-- DATA SHOWN follows --

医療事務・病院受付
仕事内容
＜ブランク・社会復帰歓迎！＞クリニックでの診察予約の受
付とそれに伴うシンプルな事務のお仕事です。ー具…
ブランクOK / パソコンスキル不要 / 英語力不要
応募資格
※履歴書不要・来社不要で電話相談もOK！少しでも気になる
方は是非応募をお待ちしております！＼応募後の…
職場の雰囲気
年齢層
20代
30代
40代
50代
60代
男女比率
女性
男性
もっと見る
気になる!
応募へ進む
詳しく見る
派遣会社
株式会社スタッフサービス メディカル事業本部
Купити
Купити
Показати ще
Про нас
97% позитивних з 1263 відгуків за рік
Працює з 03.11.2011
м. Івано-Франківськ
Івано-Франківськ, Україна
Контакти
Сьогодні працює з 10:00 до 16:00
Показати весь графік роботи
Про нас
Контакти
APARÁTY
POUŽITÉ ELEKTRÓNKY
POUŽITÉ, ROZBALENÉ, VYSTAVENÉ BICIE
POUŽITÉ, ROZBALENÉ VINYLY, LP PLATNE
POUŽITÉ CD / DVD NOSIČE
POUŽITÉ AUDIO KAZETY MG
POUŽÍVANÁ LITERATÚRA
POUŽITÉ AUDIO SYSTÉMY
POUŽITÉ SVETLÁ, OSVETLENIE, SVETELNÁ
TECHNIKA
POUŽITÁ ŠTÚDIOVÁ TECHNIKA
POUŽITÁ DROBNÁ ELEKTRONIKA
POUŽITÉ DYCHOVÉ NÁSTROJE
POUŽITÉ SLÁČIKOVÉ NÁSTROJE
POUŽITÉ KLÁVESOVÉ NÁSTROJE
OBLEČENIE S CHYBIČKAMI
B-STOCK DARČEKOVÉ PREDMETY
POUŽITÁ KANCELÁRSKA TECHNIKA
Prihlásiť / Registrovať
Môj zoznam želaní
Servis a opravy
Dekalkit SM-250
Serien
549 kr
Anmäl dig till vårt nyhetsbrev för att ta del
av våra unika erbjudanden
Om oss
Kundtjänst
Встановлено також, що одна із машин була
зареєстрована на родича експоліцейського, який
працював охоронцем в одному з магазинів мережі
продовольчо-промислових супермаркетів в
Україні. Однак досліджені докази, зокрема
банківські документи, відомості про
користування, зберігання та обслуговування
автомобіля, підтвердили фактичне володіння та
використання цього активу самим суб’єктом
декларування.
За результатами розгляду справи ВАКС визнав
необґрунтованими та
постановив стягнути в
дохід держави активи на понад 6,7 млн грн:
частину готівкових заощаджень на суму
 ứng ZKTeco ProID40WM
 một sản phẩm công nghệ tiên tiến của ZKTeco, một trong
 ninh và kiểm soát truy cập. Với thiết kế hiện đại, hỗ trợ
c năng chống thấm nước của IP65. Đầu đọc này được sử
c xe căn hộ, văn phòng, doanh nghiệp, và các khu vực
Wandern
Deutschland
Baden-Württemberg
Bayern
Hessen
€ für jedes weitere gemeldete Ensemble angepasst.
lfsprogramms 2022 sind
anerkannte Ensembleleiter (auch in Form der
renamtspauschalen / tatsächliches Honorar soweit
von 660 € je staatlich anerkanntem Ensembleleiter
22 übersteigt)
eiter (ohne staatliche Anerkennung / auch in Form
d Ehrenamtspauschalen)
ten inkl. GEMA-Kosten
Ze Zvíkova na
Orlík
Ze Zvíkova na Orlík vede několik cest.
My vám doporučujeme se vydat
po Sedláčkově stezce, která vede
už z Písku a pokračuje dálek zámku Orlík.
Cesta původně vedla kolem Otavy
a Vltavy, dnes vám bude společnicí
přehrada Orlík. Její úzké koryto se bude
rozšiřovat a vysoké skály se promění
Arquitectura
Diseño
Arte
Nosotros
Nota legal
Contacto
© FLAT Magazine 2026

-- DATA SHOWN concluded --

Copy out each line of the data where the string "POUŽITÁ" appears.

POUŽITÁ ŠTÚDIOVÁ TECHNIKA
POUŽITÁ DROBNÁ ELEKTRONIKA
POUŽITÁ KANCELÁRSKA TECHNIKA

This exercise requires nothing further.